Minder nadruk op auto’s en meer veilige verbindingen met de rest van Beringen.
RUIMTELIJKE ORDENING
Een groep experten uit verschillende vakgebieden brainstormden vorige week over een masterplan voor BeringenMijn. Hun ideeën werden ook besproken met buurtbewoners. Volgens professor Jan Schreurs, voorzitter van die Kwaliteitskamer, is Beringen-Mijn in volle evolutie. “We willen alle projecten die al bestaan en nog op tafel liggen verbinden tot een werkbaar en kwaliteitsvol geheel voor de inwoners.

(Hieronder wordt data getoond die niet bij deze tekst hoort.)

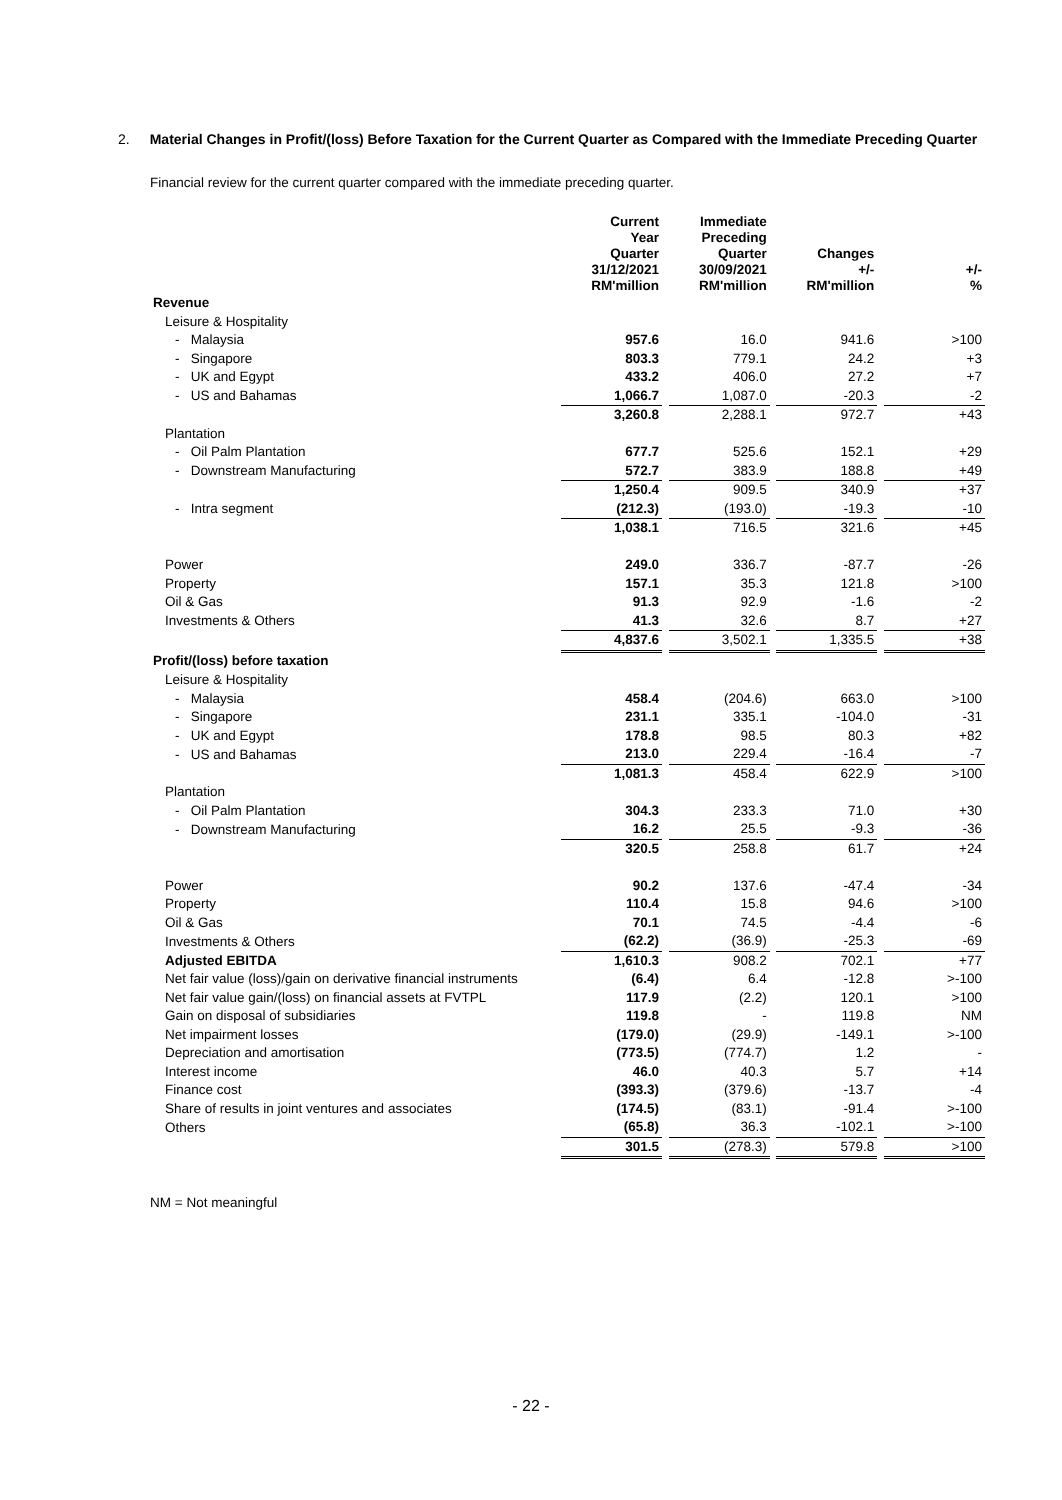2. Material Changes in Profit/(loss) Before Taxation for the Current Quarter as Compared with the Immediate Preceding Quarter
Financial review for the current quarter compared with the immediate preceding quarter.
| | Current Year Quarter 31/12/2021 RM'million | | Immediate Preceding Quarter 30/09/2021 RM'million | | Changes +/- RM'million | | +/- % |
| --- | --- | --- | --- | --- | --- | --- | --- |
| Revenue | | | | | | | |
| Leisure & Hospitality | | | | | | | |
| - Malaysia | 957.6 | | 16.0 | | 941.6 | | >100 |
| - Singapore | 803.3 | | 779.1 | | 24.2 | | +3 |
| - UK and Egypt | 433.2 | | 406.0 | | 27.2 | | +7 |
| - US and Bahamas | 1,066.7 | | 1,087.0 | | -20.3 | | -2 |
| | 3,260.8 | | 2,288.1 | | 972.7 | | +43 |
| Plantation | | | | | | | |
| - Oil Palm Plantation | 677.7 | | 525.6 | | 152.1 | | +29 |
| - Downstream Manufacturing | 572.7 | | 383.9 | | 188.8 | | +49 |
| | 1,250.4 | | 909.5 | | 340.9 | | +37 |
| - Intra segment | (212.3) | | (193.0) | | -19.3 | | -10 |
| | 1,038.1 | | 716.5 | | 321.6 | | +45 |
| Power | 249.0 | | 336.7 | | -87.7 | | -26 |
| Property | 157.1 | | 35.3 | | 121.8 | | >100 |
| Oil & Gas | 91.3 | | 92.9 | | -1.6 | | -2 |
| Investments & Others | 41.3 | | 32.6 | | 8.7 | | +27 |
| | 4,837.6 | | 3,502.1 | | 1,335.5 | | +38 |
| Profit/(loss) before taxation | | | | | | | |
| Leisure & Hospitality | | | | | | | |
| - Malaysia | 458.4 | | (204.6) | | 663.0 | | >100 |
| - Singapore | 231.1 | | 335.1 | | -104.0 | | -31 |
| - UK and Egypt | 178.8 | | 98.5 | | 80.3 | | +82 |
| - US and Bahamas | 213.0 | | 229.4 | | -16.4 | | -7 |
| | 1,081.3 | | 458.4 | | 622.9 | | >100 |
| Plantation | | | | | | | |
| - Oil Palm Plantation | 304.3 | | 233.3 | | 71.0 | | +30 |
| - Downstream Manufacturing | 16.2 | | 25.5 | | -9.3 | | -36 |
| | 320.5 | | 258.8 | | 61.7 | | +24 |
| Power | 90.2 | | 137.6 | | -47.4 | | -34 |
| Property | 110.4 | | 15.8 | | 94.6 | | >100 |
| Oil & Gas | 70.1 | | 74.5 | | -4.4 | | -6 |
| Investments & Others | (62.2) | | (36.9) | | -25.3 | | -69 |
| Adjusted EBITDA | 1,610.3 | | 908.2 | | 702.1 | | +77 |
| Net fair value (loss)/gain on derivative financial instruments | (6.4) | | 6.4 | | -12.8 | | >-100 |
| Net fair value gain/(loss) on financial assets at FVTPL | 117.9 | | (2.2) | | 120.1 | | >100 |
| Gain on disposal of subsidiaries | 119.8 | | - | | 119.8 | | NM |
| Net impairment losses | (179.0) | | (29.9) | | -149.1 | | >-100 |
| Depreciation and amortisation | (773.5) | | (774.7) | | 1.2 | | - |
| Interest income | 46.0 | | 40.3 | | 5.7 | | +14 |
| Finance cost | (393.3) | | (379.6) | | -13.7 | | -4 |
| Share of results in joint ventures and associates | (174.5) | | (83.1) | | -91.4 | | >-100 |
| Others | (65.8) | | 36.3 | | -102.1 | | >-100 |
| | 301.5 | | (278.3) | | 579.8 | | >100 |
NM = Not meaningful
- 22 -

We hebben nagedacht over een structuur die de volgende 50 jaar kan werken voor Beringen-Mijn.” Dit zijn de belangrijkste ideeën:
Een groot probleem vandaag is de Koolmijnlaan. “Dat is een zeer complex probleem”, vindt Schreurs. Er moet veel te veel verkeer over. Dus werkte een mobiliteitsdeskundige van de UHasselt een voorstel uit dat werd voorgelegd aan het college van Beringen en aan AWV, de wegbeheerder. “Maar ook de ideeën die bewoners hebben aangedragen leggen we voor. De Koolmijnlaan krijgt zo goed als zeker een weldoordachte facelift om de komende 50 jaar te overleven. We maken nu een boek met daarin alle voorwaarden en gewenste kwaliteiten, dat we aan de ontwerpers van deze stadslaan zullen overhandigen. Sommige bewoners zeggen ons dat als de Koolmijnlaan niet naar behoren werkt, er niets goed kan werken. Het is dus een belangrijke schakel. Daarom hebben we daarop gefocust.”
De cité
De tuinwijken in Beringen-Mijn zijn volgens Schreurs aan een grondige renovatie toe. “De bewoners van de cités zijn trots op hun wijk. Ze identificeren zich vooral met de pleintjes. Men zou een modelwoning kunnen maken waar de buurt inspiratie kan opdoen bijvoorbeeld voor verbouwing van de eigen woning, onder begeleiding van een renovatiecoach. Een ander idee is de oprichting van een soort coöperatieve die op structurele wijze renovatiewerken uitvoert.”
Kolenspoor
Ten slotte is er het kolenspoor dat nu hoofdzakelijk wordt gebruikt om te fietsen. “Het voelt haast alsof je in een film meespeelt wanneer je door die afwisselende omgeving fietst”, zegt Schreurs. “Maar we denken dat we daar meer van kunnen maken. Het is een prachtige verbinding binnen
Beringen-Mijn, die conflictloos de Koolmijnlaan kruist. Hiermee kan de mobiliteit in BeringenMijn gedeeltelijk verbeterd worden. We willen hier zowel recreatie als functie. Zo werd geopperd om bezoekers van het mijnbelevingscentrum be-Mine PIT aan de Kolenhaven te laten parkeren om vervolgens via het oude spoor naar be-Mine te fietsen of te wandelen. Ook een shuttle, een soort treintje, inzetten is een mogelijkheid. De sporen liggen er nog, dus zo moeilijk kan dat niet zijn.”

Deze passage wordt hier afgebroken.